### ЗАДАНИЕ A
Сократите абзац отрывка о «Тупейном художнике», начинающийся словами «Спусковой эффект налицо», или перепишите его списком, сохранив основные факты.

### ФРАГМЕНТ ТЕКСТА

Художник М. Добужинский
Не берусь судить о том, почему для западной души страдания бедных русских влюбленных оказались несколько менее интересны, чем странствия русского богатыря Ивана Флягина или фокусы русского левши-оружейника, — может быть, оттого, что историй первого рода на Западе и своих хватало? Пусть на этот вопрос ответят специалисты-зарубежники, а мы вернемся в родные пределы. Ибо у нас-то, в родных пределах, действительно начинается процесс знаменательный: из безвестности «Тупейный художник» сразу переходит в хрестоматийность.
Спусковой эффект налицо: «Аквилон» привел в действие мощную издательскую машину. Год спустя «Тупейного художника» выпускает «Красная новь»; еще два года спустя — московский Госиздат; в 1928 году рассказ выпущен Госиздатом ленинградским, год спустя — повторен там дважды. Пять отдельных изданий за семь лет! — плюс еще одно, 1926 года, где «Тупейный художник» включен в «Избранные рассказы», — не просто неслыханная интенсивность, не просто фантастическая степень предпочитаемости (пять к одному) — нет, больше: ощущение такое, что читательская аудитория, внезапно открывшая для себя лесковский рассказ, не может насытиться.

### ИСХОДНЫЕ ЗАПИСИ
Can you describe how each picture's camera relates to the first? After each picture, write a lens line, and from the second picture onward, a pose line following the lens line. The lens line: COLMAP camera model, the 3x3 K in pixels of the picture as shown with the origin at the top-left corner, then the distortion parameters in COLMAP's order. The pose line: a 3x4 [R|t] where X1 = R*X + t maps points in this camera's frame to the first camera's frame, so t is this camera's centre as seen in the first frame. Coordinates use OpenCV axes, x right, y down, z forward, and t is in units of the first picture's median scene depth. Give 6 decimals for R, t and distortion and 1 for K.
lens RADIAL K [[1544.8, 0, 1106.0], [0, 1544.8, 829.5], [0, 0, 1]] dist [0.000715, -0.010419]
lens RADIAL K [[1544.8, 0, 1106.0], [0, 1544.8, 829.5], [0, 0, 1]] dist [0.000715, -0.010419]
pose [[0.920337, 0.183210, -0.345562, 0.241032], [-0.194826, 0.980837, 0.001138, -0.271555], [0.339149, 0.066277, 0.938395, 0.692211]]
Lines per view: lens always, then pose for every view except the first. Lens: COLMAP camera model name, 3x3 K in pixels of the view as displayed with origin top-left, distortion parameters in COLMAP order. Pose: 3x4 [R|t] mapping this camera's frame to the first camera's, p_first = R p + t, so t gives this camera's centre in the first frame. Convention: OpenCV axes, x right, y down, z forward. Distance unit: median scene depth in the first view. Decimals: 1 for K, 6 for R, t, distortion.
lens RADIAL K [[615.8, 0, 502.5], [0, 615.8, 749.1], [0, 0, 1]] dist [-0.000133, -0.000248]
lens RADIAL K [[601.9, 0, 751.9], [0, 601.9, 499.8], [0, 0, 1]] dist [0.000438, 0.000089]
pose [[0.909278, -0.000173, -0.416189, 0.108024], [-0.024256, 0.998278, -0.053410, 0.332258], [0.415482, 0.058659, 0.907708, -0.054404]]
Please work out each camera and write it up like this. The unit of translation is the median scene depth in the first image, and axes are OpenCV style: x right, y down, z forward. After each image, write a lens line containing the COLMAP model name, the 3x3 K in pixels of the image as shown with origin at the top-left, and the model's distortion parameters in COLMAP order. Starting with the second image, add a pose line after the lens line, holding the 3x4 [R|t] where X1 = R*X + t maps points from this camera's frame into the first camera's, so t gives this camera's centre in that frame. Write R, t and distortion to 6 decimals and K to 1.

### ЗАДАНИЕ B
Повторите без изменений строки записей, начиная со строки, в которой есть «Lines per view: lens», и до конца записей включительно.

### РЕШЕНИЕ A
- Издание «Аквилона» запустило мощную издательскую машину.
- Через год рассказ выпустила «Красная новь», еще через два года вышло издание московского Госиздата.
- В 1928 году рассказ выпустил ленинградский Госиздат, а год спустя переиздал его там же дважды.
- Всего за семь лет вышло пять отдельных изданий. Еще одно появилось в 1926 году: в нем рассказ включен в «Избранные рассказы».
- Это говорит о небывалой интенсивности изданий и о предпочтении этого рассказа в соотношении пять к одному.
- Создается ощущение, что читатели, внезапно открывшие для себя лесковский рассказ, не могут им насытиться.

### РЕШЕНИЕ B
Lines per view: lens always, then pose for every view except the first. Lens: COLMAP camera model name, 3x3 K in pixels of the view as displayed with origin top-left, distortion parameters in COLMAP order. Pose: 3x4 [R|t] mapping this camera's frame to the first camera's, p_first = R p + t, so t gives this camera's centre in the first frame. Convention: OpenCV axes, x right, y down, z forward. Distance unit: median scene depth in the first view. Decimals: 1 for K, 6 for R, t, distortion.
lens RADIAL K [[615.8, 0, 502.5], [0, 615.8, 749.1], [0, 0, 1]] dist [-0.000133, -0.000248]
lens RADIAL K [[601.9, 0, 751.9], [0, 601.9, 499.8], [0, 0, 1]] dist [0.000438, 0.000089]
pose [[0.909278, -0.000173, -0.416189, 0.108024], [-0.024256, 0.998278, -0.053410, 0.332258], [0.415482, 0.058659, 0.907708, -0.054404]]
Please work out each camera and write it up like this. The unit of translation is the median scene depth in the first image, and axes are OpenCV style: x right, y down, z forward. After each image, write a lens line containing the COLMAP model name, the 3x3 K in pixels of the image as shown with origin at the top-left, and the model's distortion parameters in COLMAP order. Starting with the second image, add a pose line after the lens line, holding the 3x4 [R|t] where X1 = R*X + t maps points from this camera's frame into the first camera's, so t gives this camera's centre in that frame. Write R, t and distortion to 6 decimals and K to 1.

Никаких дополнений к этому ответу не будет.